### Problem to solve
Starting at the line below holding "17: (58, 128)" and stopping at the line holding "72: (84, 140)", print every line exactly, both ends included, and leave the rest out.

### Data excerpts
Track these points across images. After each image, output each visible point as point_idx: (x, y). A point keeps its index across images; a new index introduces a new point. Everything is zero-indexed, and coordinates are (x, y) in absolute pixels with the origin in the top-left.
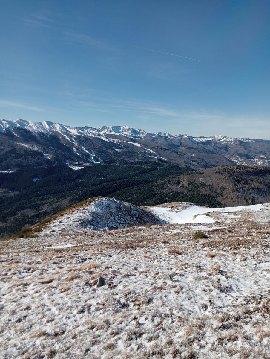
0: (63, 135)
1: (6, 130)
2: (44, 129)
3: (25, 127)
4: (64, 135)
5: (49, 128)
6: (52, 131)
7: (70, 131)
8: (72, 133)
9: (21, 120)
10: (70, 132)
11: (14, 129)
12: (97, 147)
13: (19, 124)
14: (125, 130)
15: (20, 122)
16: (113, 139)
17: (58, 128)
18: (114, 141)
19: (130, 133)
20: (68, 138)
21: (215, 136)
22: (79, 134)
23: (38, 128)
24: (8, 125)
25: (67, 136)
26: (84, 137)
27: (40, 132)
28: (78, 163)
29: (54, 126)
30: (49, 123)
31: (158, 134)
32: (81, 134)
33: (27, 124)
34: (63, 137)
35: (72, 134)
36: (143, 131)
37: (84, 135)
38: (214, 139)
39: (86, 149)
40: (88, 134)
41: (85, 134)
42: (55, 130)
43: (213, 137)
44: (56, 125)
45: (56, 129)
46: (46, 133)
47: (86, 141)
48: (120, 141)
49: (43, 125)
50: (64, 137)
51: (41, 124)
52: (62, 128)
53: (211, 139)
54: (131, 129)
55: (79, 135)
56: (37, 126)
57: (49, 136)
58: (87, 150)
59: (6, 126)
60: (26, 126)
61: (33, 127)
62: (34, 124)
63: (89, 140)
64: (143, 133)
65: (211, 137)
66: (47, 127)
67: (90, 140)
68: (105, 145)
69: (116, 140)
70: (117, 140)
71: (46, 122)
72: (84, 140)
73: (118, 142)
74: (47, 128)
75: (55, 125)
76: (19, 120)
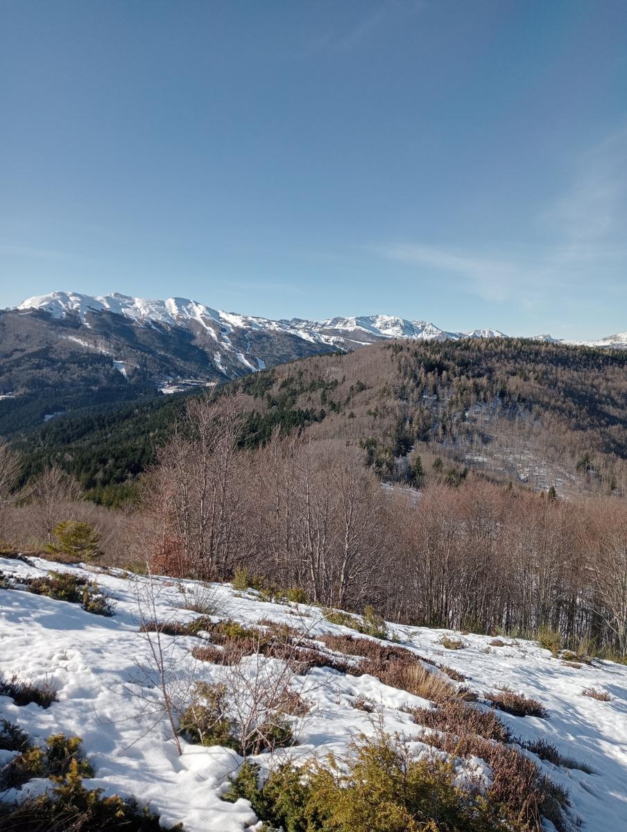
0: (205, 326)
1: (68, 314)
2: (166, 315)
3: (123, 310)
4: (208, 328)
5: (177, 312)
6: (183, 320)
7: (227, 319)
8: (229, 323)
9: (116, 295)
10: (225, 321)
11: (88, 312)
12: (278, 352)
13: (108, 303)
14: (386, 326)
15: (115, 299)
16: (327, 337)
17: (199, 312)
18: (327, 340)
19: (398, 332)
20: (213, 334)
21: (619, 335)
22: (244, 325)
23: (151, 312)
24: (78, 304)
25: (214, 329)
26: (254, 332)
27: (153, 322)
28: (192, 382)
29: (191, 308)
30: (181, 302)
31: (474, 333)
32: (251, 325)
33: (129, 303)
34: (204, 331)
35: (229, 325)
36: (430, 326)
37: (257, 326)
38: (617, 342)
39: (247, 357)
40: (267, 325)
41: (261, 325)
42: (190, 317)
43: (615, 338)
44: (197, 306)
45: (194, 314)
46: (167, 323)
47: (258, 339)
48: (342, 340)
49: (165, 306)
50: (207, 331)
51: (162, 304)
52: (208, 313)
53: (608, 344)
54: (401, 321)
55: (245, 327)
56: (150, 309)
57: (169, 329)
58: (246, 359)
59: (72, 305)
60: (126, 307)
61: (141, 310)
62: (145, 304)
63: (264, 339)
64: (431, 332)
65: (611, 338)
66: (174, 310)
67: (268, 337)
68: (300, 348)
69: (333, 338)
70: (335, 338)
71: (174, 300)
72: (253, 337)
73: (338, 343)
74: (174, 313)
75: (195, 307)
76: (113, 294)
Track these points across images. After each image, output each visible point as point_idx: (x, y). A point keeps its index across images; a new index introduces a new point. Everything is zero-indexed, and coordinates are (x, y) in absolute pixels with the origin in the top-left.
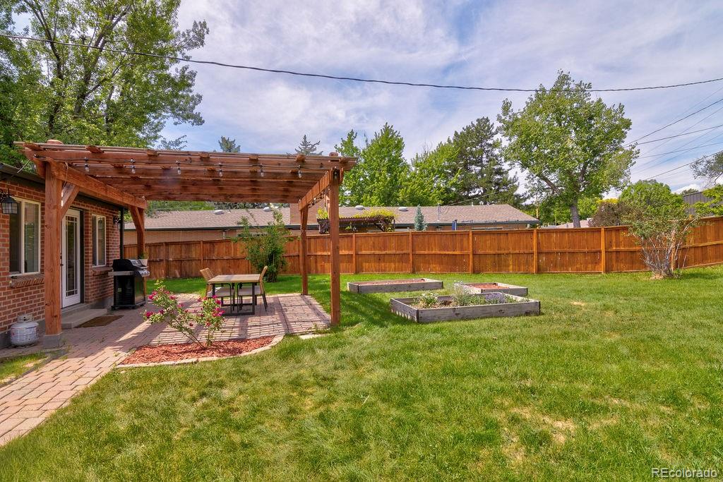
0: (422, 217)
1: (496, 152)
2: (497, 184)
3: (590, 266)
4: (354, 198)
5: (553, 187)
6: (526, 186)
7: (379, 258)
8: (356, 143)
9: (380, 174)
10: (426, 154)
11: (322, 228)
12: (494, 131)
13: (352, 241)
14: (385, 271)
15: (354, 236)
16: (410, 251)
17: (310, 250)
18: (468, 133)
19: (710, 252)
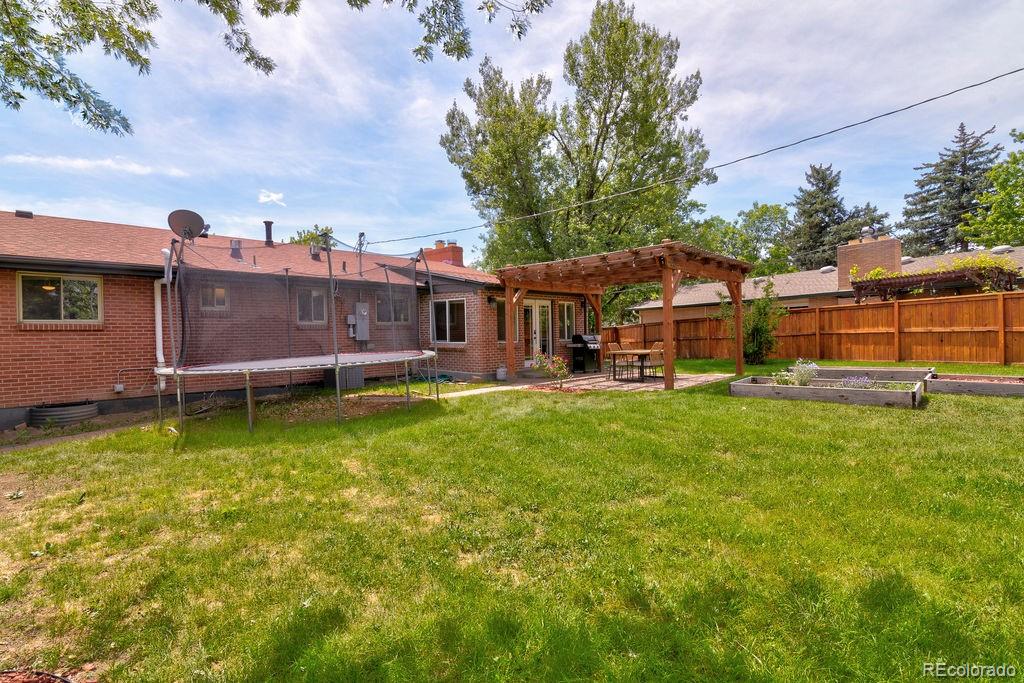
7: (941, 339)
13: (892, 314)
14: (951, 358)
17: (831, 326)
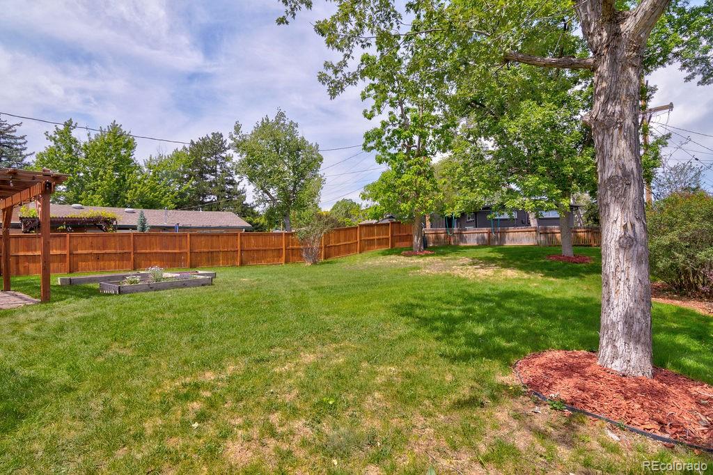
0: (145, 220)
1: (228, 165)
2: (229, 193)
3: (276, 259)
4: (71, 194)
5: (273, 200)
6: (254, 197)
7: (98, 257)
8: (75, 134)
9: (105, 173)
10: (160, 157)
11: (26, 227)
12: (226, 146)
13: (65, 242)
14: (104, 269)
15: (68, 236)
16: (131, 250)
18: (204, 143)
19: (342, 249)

...

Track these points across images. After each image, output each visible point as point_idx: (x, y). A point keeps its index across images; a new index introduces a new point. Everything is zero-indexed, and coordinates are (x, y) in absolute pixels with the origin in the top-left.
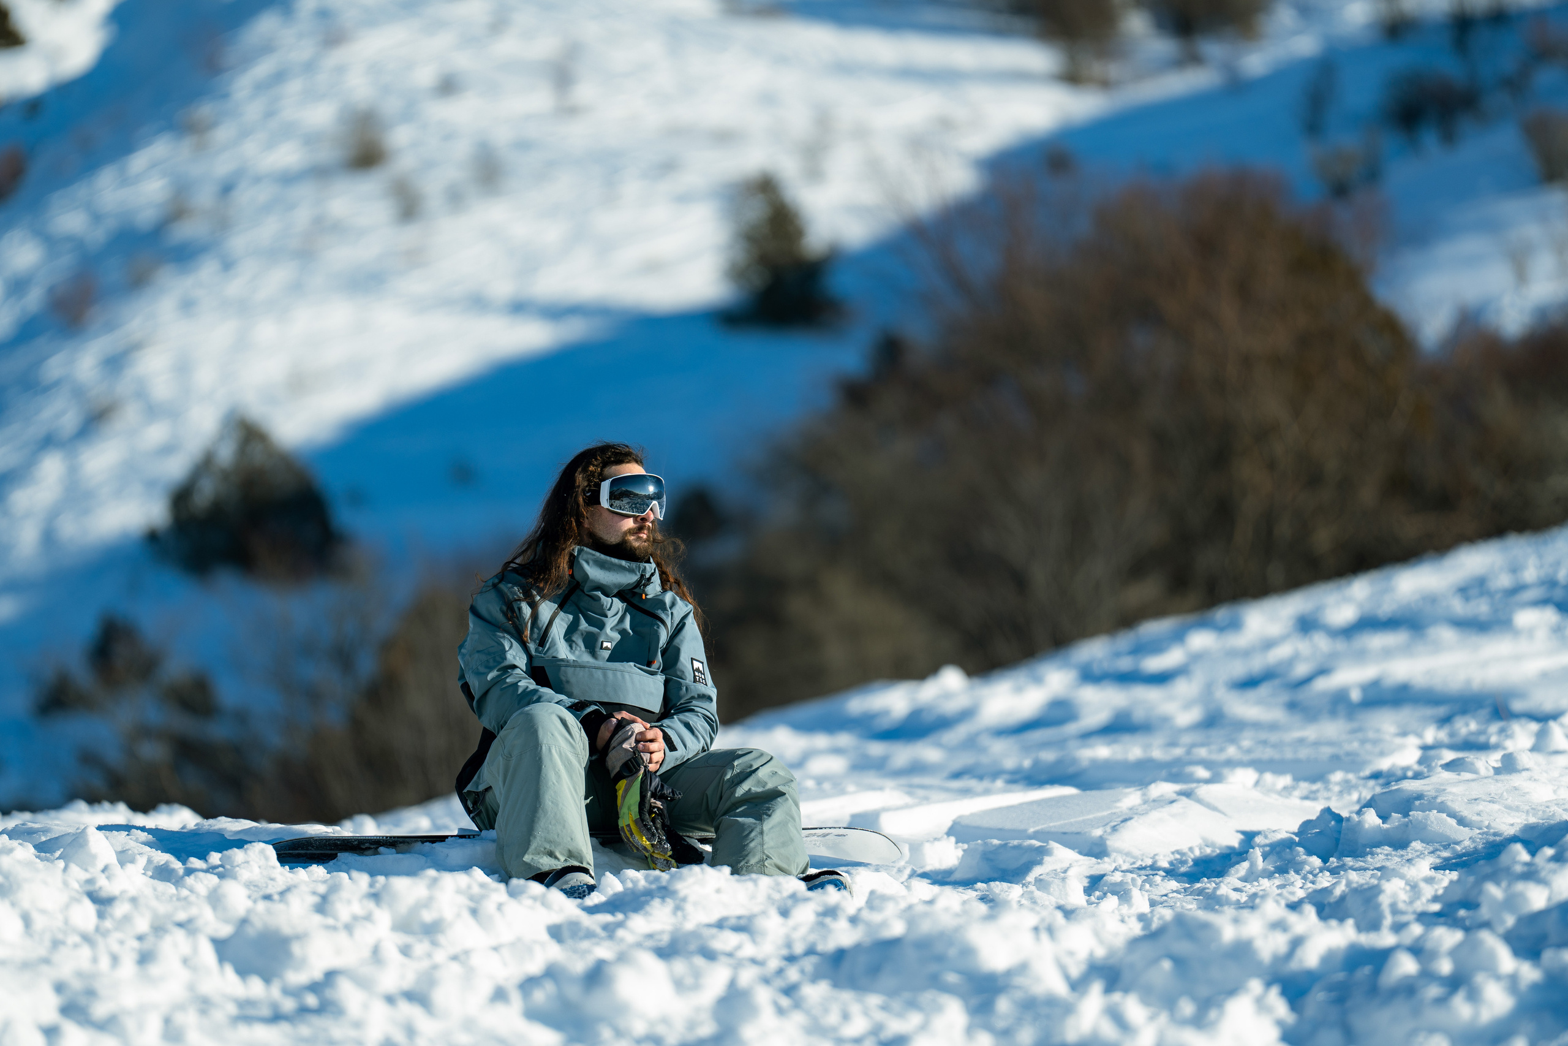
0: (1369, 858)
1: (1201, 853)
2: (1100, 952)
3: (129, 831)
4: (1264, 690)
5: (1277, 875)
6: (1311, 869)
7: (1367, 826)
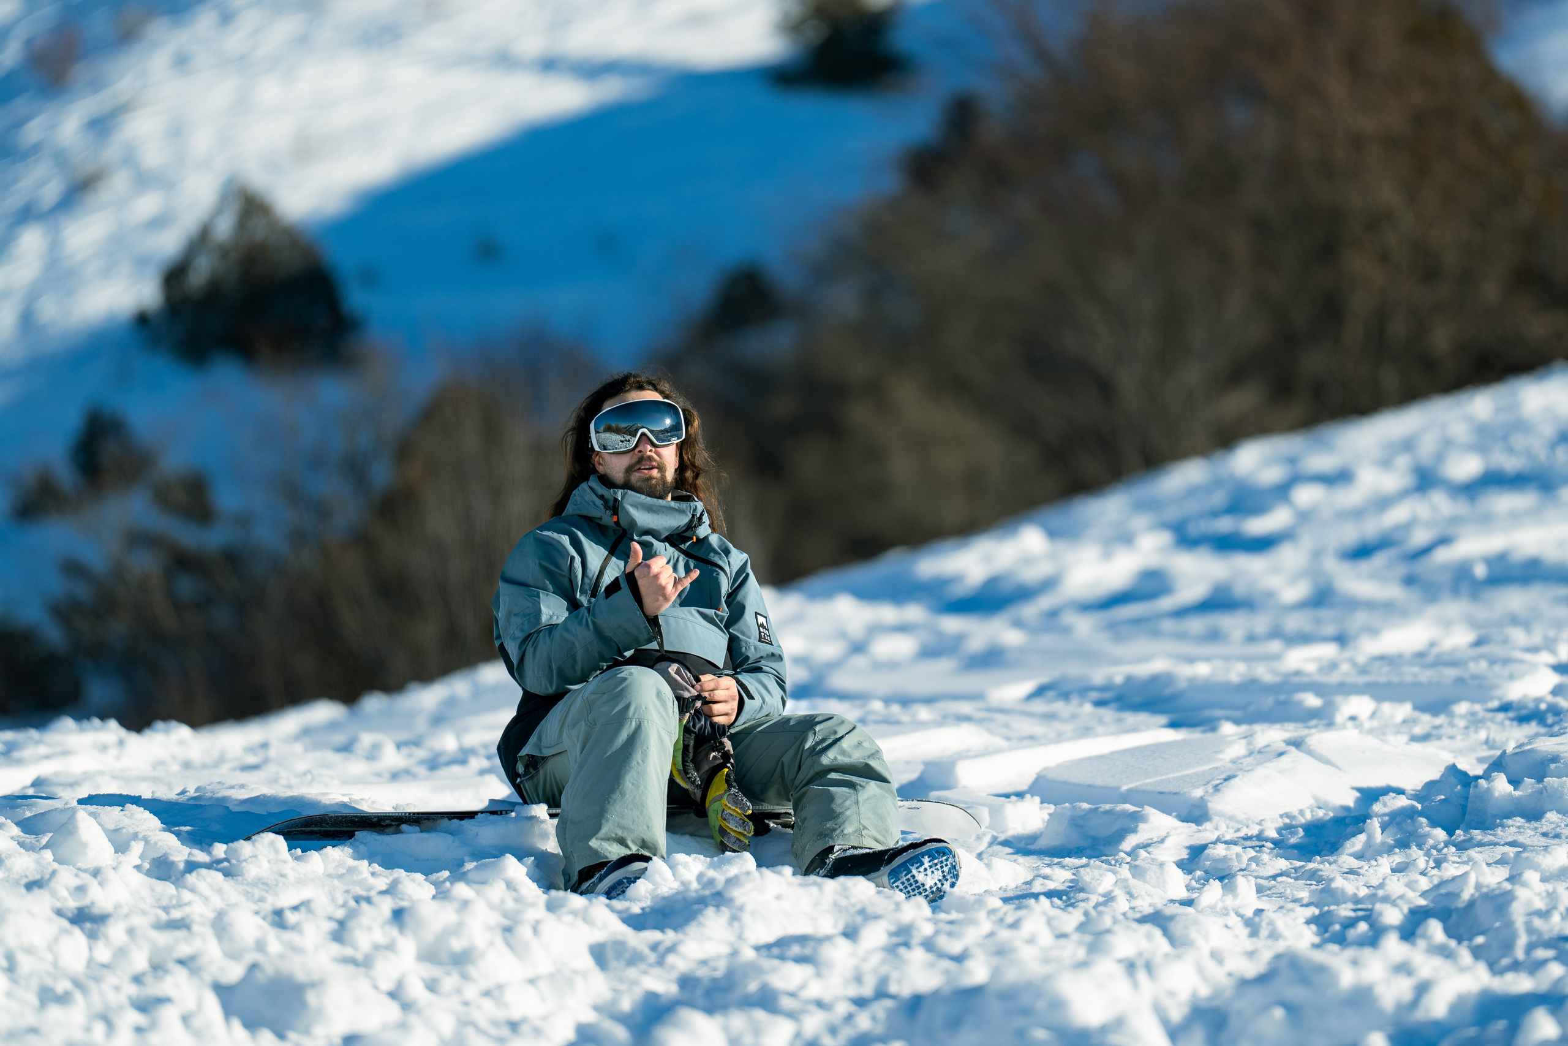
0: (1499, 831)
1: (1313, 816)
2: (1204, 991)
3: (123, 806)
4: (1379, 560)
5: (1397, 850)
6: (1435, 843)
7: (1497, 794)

* * *

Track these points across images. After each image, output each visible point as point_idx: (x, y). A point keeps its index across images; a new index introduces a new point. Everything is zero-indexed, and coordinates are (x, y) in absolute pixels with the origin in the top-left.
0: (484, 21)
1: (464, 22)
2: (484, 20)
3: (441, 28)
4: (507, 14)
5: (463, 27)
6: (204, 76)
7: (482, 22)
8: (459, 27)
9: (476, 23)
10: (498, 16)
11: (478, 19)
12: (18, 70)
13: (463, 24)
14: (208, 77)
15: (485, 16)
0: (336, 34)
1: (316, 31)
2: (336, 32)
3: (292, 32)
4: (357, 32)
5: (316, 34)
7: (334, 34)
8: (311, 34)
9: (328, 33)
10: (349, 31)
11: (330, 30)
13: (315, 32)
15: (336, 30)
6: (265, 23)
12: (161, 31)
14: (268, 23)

### Written solution
17: (58, 128)
18: (114, 141)
19: (130, 133)
20: (68, 138)
21: (215, 136)
22: (79, 134)
23: (38, 128)
24: (8, 125)
25: (67, 136)
26: (84, 137)
27: (40, 132)
28: (78, 163)
29: (54, 126)
30: (49, 123)
31: (158, 134)
32: (81, 134)
33: (27, 124)
34: (63, 137)
35: (72, 134)
36: (143, 131)
37: (84, 135)
38: (214, 139)
39: (86, 149)
40: (88, 134)
41: (85, 134)
42: (55, 130)
43: (213, 137)
44: (56, 125)
45: (56, 129)
46: (46, 133)
47: (86, 141)
48: (120, 141)
49: (43, 125)
50: (64, 137)
51: (41, 124)
52: (62, 128)
53: (211, 139)
54: (131, 129)
55: (79, 135)
56: (37, 126)
57: (49, 136)
58: (87, 150)
59: (6, 126)
60: (26, 126)
61: (33, 127)
62: (34, 124)
63: (89, 140)
64: (143, 133)
65: (211, 137)
66: (47, 127)
67: (90, 140)
68: (105, 145)
69: (116, 140)
70: (117, 140)
71: (46, 122)
72: (84, 140)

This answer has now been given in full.